KEYNOTE
9 July 2025, 6:20pm
Bibliothèque nationale de France (BnF), site Richelieu (entrance: 5 rue Vivienne)

The Japanese Buddhist World Map and its Parisian Reception: A Case Study in the Transcultural Circulation of Cartography
D. Max Moerman
In Kyoto, in the year 1710, the largest and most detailed Buddhist map of the world was published as a wood-block print. More than one century later, three different versions of this Japanese Buddhist world map were translated, redrawn, published in Paris as lithographs accompanying the earliest European studies of the travels of medieval Chinese Buddhist pilgrims to India. This talk examines the significance of Japanese Buddhist cartography for the origins of the academic study of Buddhism in Europe. In doing so, it seeks to shed light on the unrecognized contributions of Japanese Buddhist cartography to the development of Buddhist Studies in the West.
D. Max Moerman is Professor in the Department of Asian and Middle Eastern Cultures at Barnard College, Columbia University. He is the author of Localizing Paradise: Kumano Pilgrimage and the Religious Culture of Premodern Japan (2005) and The Japanese Buddhist World Map: Religious Vision and the Cartographic Imagination (2022).
SPOTLIGHT
11 July 2025, 4:15 pm
Campus Condorcet Conference Center (Centre de Colloques)

At the Crossroads between Knowledge and Practice: New Lights on Medieval Mapping
Juliette Dumasy-Rabineau
Contrary to the belief that few if any large-scale maps were produced in Europe before the modern period, recent scholarship has highlighted that, in fact, hundreds of them survive, scattered in multiple archival deposits. Indeed, in the last centuries of the Middle Ages, political and seigniorial authorities made an increasing use of cartography in their day-to-day business. Combined with pragmatic literacy, these local and regional maps offered a vivid knowledge on places and territories in order to help decision-making. They were usually commissioned from painters, who, on the basis of their visits in the field and their artistic skills, developed specific techniques for mapping.

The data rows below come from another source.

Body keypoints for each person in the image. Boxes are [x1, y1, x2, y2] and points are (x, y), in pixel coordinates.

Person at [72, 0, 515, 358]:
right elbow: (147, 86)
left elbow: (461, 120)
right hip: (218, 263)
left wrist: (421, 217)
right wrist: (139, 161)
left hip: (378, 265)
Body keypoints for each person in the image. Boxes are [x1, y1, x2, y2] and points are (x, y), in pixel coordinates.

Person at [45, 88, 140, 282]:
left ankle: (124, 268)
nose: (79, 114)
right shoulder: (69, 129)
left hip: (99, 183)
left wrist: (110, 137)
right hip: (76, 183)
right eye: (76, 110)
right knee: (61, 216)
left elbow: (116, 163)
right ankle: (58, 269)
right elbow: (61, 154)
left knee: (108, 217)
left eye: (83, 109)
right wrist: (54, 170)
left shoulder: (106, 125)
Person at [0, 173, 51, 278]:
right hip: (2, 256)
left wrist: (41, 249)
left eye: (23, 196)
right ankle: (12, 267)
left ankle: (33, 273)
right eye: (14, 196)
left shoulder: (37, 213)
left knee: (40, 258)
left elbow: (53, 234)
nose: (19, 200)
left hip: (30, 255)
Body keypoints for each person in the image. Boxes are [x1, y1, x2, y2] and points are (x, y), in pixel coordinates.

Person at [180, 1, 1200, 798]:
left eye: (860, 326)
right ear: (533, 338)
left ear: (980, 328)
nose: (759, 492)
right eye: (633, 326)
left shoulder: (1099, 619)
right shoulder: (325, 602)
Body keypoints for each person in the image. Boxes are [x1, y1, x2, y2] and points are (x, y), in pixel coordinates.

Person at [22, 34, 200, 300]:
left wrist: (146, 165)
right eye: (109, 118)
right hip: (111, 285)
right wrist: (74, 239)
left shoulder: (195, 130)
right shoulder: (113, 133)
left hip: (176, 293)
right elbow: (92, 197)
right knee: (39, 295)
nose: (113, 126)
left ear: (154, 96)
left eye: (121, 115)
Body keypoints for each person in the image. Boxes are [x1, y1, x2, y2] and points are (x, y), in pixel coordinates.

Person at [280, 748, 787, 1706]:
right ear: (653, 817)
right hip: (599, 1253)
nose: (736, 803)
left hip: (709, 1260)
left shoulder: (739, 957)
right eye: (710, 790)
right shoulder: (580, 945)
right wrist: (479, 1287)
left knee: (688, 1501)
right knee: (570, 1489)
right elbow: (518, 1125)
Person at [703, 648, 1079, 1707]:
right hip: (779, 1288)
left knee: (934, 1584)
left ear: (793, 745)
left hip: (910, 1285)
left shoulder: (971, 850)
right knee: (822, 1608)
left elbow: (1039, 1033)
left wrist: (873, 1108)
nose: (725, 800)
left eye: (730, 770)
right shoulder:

For all these reasons, such maps stand at an intriguing crossroads between practices and knowledge of space, power, literacy and art – a combination that played an important but still little-known part in the genesis of maps of the modern era.
Juliette Dumasy-Rabineau is Associate Professor of Medieval History at the University of Orléans, France. She was co-curator of the exhibition Quand les artistes dessinaient les cartes. Vues et figures de l’espace français, Moyen Âge et Renaissance, at the Archives Nationales in Paris in 2019. She published, with Camille Serchuk and Emmanuelle Vagnon, Towards a History of Local Maps in Medieval and Early Modern Europe, Paris, Le Passage, 2022.